简体   繁体   中英

Adding Linux ODBC drivers for SQL Server to a Kaggle/Python docker image

I am trying to build out a data science machine capable of running machine learning python programs in a production environment.

The current business case data needs to be pulled from SQL Server, scored with Machine Learning using python and pushed back to SQL Server.

I want to install the ODBC drivers for Linux.

https://docs.microsoft.com/en-us/sql/connect/odbc/linux-mac/installing-the-microsoft-odbc-driver-for-sql-server

The problem I have is which drivers to install?

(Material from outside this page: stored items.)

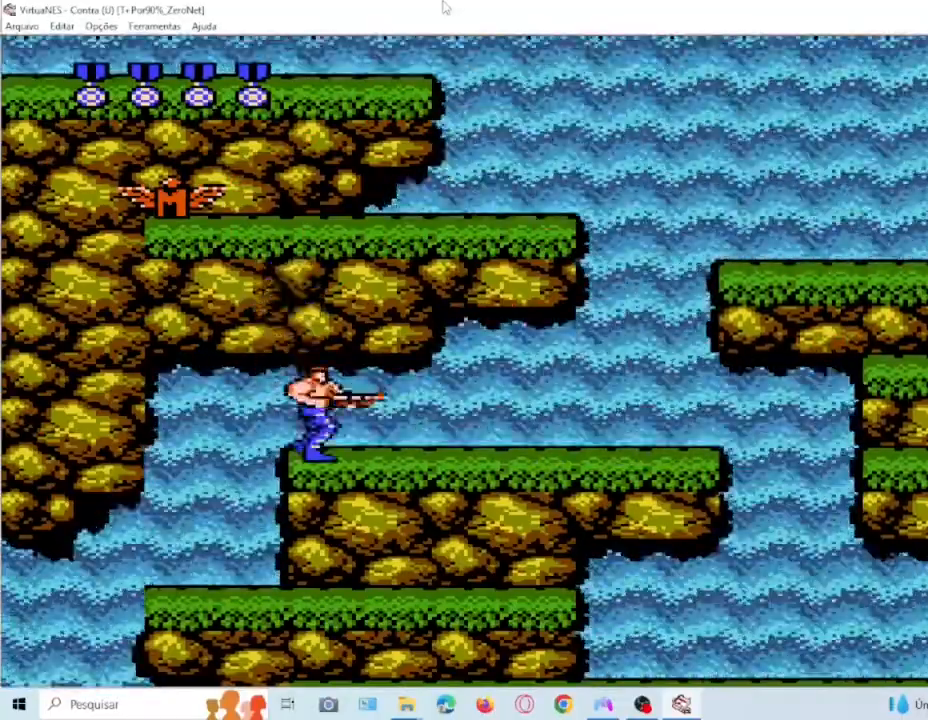
{"buttons": ["SQUARE", "DPAD_UP", "DPAD_RIGHT"], "events": [[134, "DPAD_UP", "down"], [134, "SQUARE", "up"], [234, "SQUARE", "down"], [367, "SQUARE", "up"], [434, "SQUARE", "down"]]}
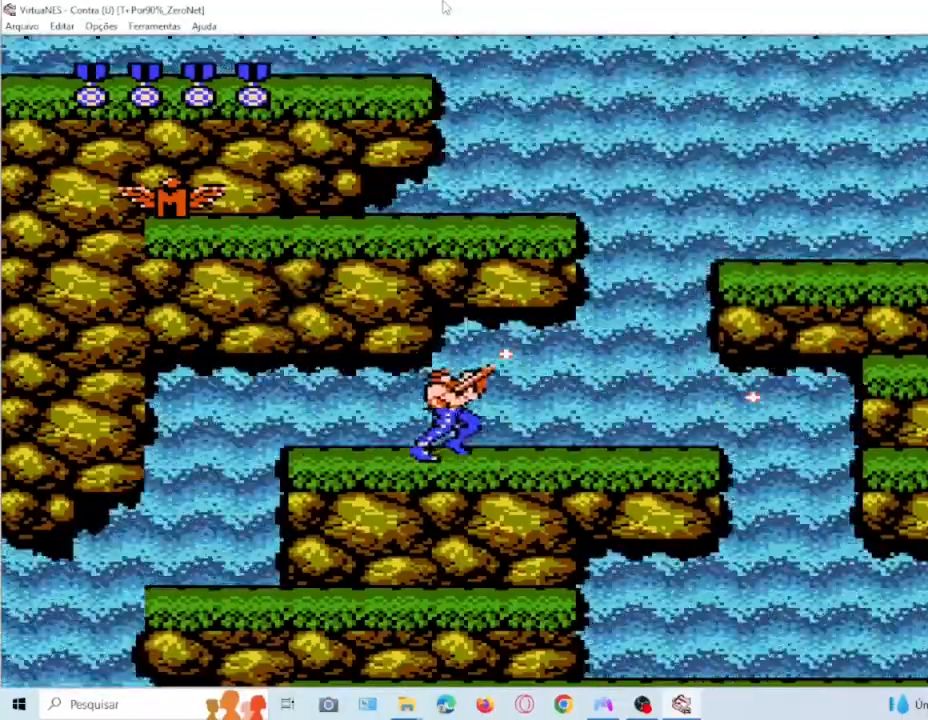
{"buttons": ["DPAD_RIGHT"], "events": [[67, "SQUARE", "up"], [133, "SQUARE", "down"], [233, "SQUARE", "up"], [300, "SQUARE", "down"], [434, "DPAD_UP", "up"], [467, "SQUARE", "up"]]}
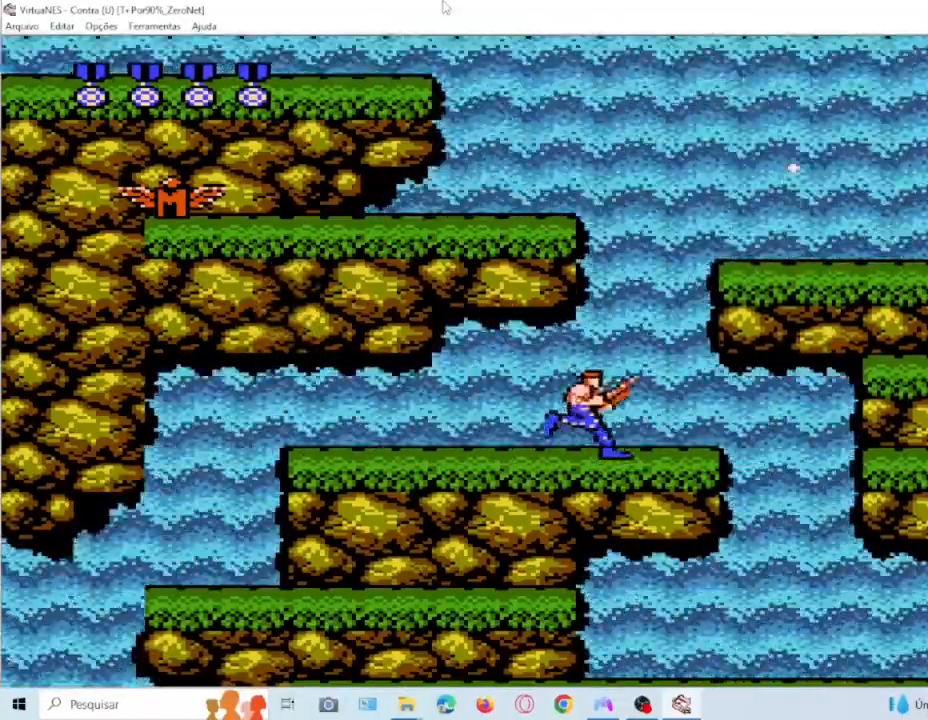
{"buttons": ["CROSS", "SQUARE", "DPAD_UP", "DPAD_RIGHT"], "events": [[267, "CROSS", "down"], [334, "DPAD_UP", "down"], [501, "SQUARE", "down"]]}
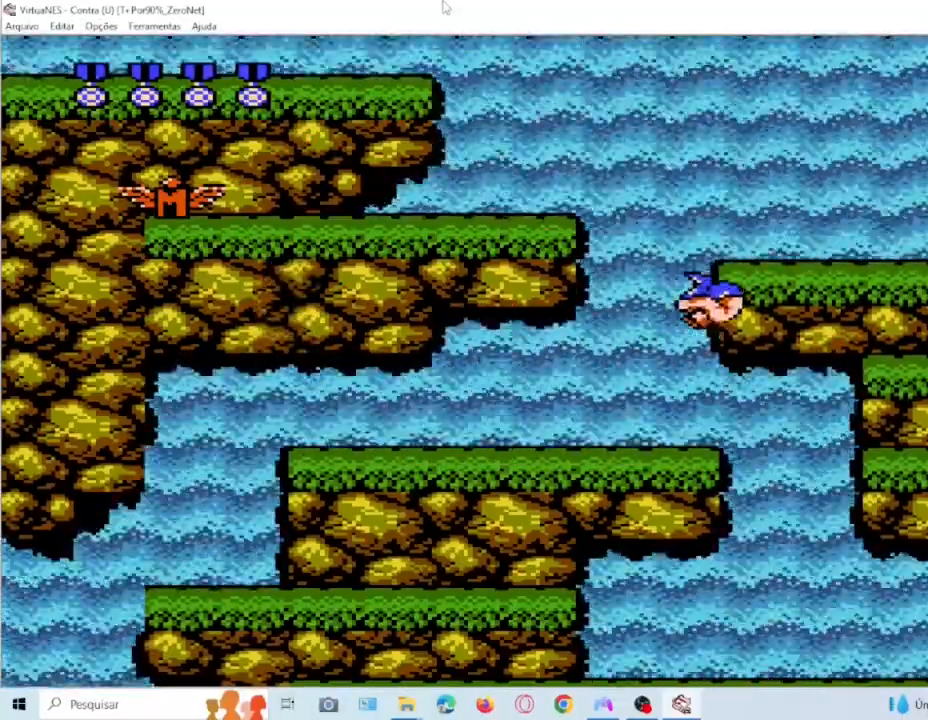
{"buttons": ["SQUARE", "DPAD_RIGHT"], "events": [[33, "DPAD_UP", "up"], [167, "CROSS", "up"], [367, "SQUARE", "up"], [467, "SQUARE", "down"]]}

When I connect to the container using the following command, it works fine and maps over my python programs in the poc directory.

"docker run -it --volume=c:\\docker\\poc:/poc kaggle/python /bin/bash"

When I try to figure out the version of Linux using the following command,

"uname -a"

I see it is Moby Linux from Docker?

Linux 69982a00af21 4.9.49-moby #1 SMP Wed Sep 27 00:36:29 UTC 2017 x86_64 GNU/Linux

However, what base image is that built from? (Ubuntu, Debian, Fedora, Red Hat, etc)

I need a cracker jack Unix Admin to help me out. How do I get ODBC drivers installed?

Any takers!

Thanks in advance for your help.

John

I'm not sure I have exactly the answer you're looking before because you make reference to the Microsoft ODBC driver- however I will share what I've done to get UnixODBC installed (which I then use with the PyODBC module to talk to an MSSQL database).

Here is a summary of the commands I've used (caveat: untested in this format as they're cut and paste from a production Dockerfile that I can't share in it's entirety-):

Assuming you are inside a Debian/Ubuntu-based Linux Docker container

$ apt-get update
$ apt-get install python2.7 python-pip unixodbc unixodbc-dev freetds-bin freetds-dev tdsodbc nano

# nano is a text editor; Ctrl + O to write out, Ctrl + X to exit

$ nano /etc/odbcinst.ini

[FreeTDS]
Description = FreeTDS Driver for MSSQL
Driver = /usr/lib/x86_64-linux-gnu/odbc/libtdsodbc.so
Setup = /usr/lib/x86_64-linux-gnu/odbc/libtdsS.so

$ nano /etc/freetds/freetds.conf

[global]
#   $Id: freetds.conf,v 1.12 2007-12-25 06:02:36 jklowden Exp $
#
# This file is installed by FreeTDS if no file by the same
# name is found in the installation directory.
#
# For information about the layout of this file and its settings,
# see the freetds.conf manpage "man freetds.conf".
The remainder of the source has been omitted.